The U.S. State Department is embedding equity across its foreign affairs work and raising the visibility of racial and other inequities globally, Secretary of State Antony Blinken announced April 14.
Providing equal opportunities for racial minorities and underserved communities is a Biden-Harris administration priority at home and abroad.
On April 14, the White House kicked off the next stage in this effort by making available “Equity Action Plans” outlining every U.S. government agency’s plan to advance racial equity and support for underserved communities. Read the State Department’s plan.
In addition to raising the visibility of racial and other inequities globally, Blinken said the new approach will “generate better-informed foreign policies to decrease barriers to equity and equality worldwide.”
Advancing equity through foreign policy
The State Department has already taken several concrete steps to advance equity through U.S. foreign policy and will continue to build on these actions. Some tangible steps include:
Participating with Canada and Mexico in trilateral commitments, such as the Global Equality Fund to project LGBTQI+ rights, the Trilateral Working Group on Violence Against Indigenous Women and Girls and the North American Partnership for Racial Equity and Inclusion.
Strongly supporting the creation of the Permanent Forum on People of African Descent at the United Nations to improve the safety and quality of life of African descendants globally.
Expanding data collection on racial equity and underserved communities for the department’s 2022 Trafficking in Persons Report and working with the White House and 20 other Cabinet agencies to integrate an equity-based approach into U.S. anti-trafficking policies and programs.
Supporting Colombia’s efforts to implement the 2016 peace accord and elevating the importance of the accord’s ethnic chapter, the most important mechanism in place to advance racial and ethnic inclusion in Colombia.
Implementing the first National Strategy on Gender Equity and Equality, released by the Biden-Harris administration in 2021. Using an “intersectional approach,” the plan seeks to break barriers and empower women, girls and LGBTQI+ people, in all their diversity, in the United States and globally.
Offering Americans the use of the “X” gender marker on passports. The State Department was the first U.S. government entity to offer the marker on identity documents.
As outlined in its Equity Action Plan, the State Department will take steps to advance racial and gender equity in all operations, including:
- Diplomatic engagements.
- High-level dialogues.
- Multilateral efforts.
- Foreign assistance.
- Public diplomacy and exchanges.
- Procurement and contracts.
Diversity on the world stage
Several U.S. government officials serve as advocates for minority rights worldwide.
Sara Minkara is the U.S. special advisor on international disability rights.
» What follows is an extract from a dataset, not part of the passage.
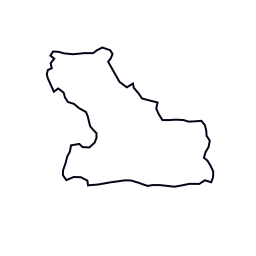 Holambra, São Paulo, Brazil, rotated 108°
{"feature_id": "56859067B86866322913045", "entity_name": "Holambra", "entity_type": "district", "adm_level": 2, "iso_a3": "BRA", "parent_name": "Brazil", "parent_adm1": "São Paulo", "projection": "robinson", "projection_center": [-47.067, -22.63], "detail": "fine", "context": "isolated", "style": "outline", "palette": "ink", "viewbox_px": 256, "rotation_deg": 108, "n_neighbors": 0, "source": "geoboundaries", "source_scale": "gbopen_adm2", "svg_char_len": 1237}
<svg xmlns="http://www.w3.org/2000/svg" viewBox="0 0 256 256"><g transform="rotate(108 128 128)"><path d="M84.2,137.0L89.7,141.7L86.7,150.4L71.1,167.4L66.9,165.9L62.3,165.6L59.5,169.1L59.4,177.3L63.7,181.6L67.6,184.3L70.3,192.7L72.9,198.6L74.9,203.3L76.8,211.9L77.0,217.5L78.4,222.9L83.2,224.1L84.8,219.6L90.4,221.6L94.7,219.0L97.6,222.1L101.7,221.9L105.3,219.8L116.4,209.7L112.0,206.6L114.2,200.2L118.6,197.2L121.8,193.2L121.8,186.8L124.3,180.5L125.8,172.9L129.5,169.8L138.0,164.6L140.5,160.5L142.7,156.4L147.0,154.9L152.2,155.2L158.4,158.7L160.2,165.3L158.2,169.4L162.1,176.8L168.4,176.0L174.3,177.0L180.3,176.5L188.4,176.7L193.0,175.3L196.6,170.6L191.4,164.5L189.4,157.7L190.6,150.4L194.9,148.3L190.9,138.8L185.1,127.9L181.0,119.4L178.6,114.5L177.0,109.0L176.8,101.1L177.0,96.1L177.0,91.4L174.7,87.0L172.4,79.9L170.9,72.6L169.5,65.7L165.6,58.4L162.1,52.3L159.2,43.0L154.0,38.7L153.9,32.1L148.5,31.9L143.0,33.5L137.8,38.4L134.5,42.4L132.8,46.6L126.9,46.8L121.2,45.5L114.8,46.3L111.2,50.8L106.1,52.9L101.5,55.8L98.5,60.4L100.7,65.7L103.2,72.3L103.3,77.7L105.3,85.1L107.9,91.7L109.8,97.7L105.6,102.8L100.9,107.1L94.6,107.8L95.2,116.5L95.6,123.8L91.7,128.8L88.0,134.9L84.2,137.0Z" fill="none" stroke="#020617" stroke-width="2"/></g></svg>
She is responsible for ensuring that U.S. diplomacy and foreign assistance support people with disabilities worldwide.
Jessica Stern is the U.S special envoy to advance the human rights of LGBTQI+ persons, with a mission is to promote equal respect for the LGBTQI+ community worldwide.
Justin Hansford, a Howard University law professor, was elected to serve on the United Nations Permanent Forum on People of African Descent to address racial discrimination for the 2022–2024 term. The United States strongly supported the creation of the forum.
“Equal opportunity is the bedrock of American democracy,” President Biden said in the executive order that he signed on his first day in office in 2021 on advancing equity, which launched this governmentwide initiative.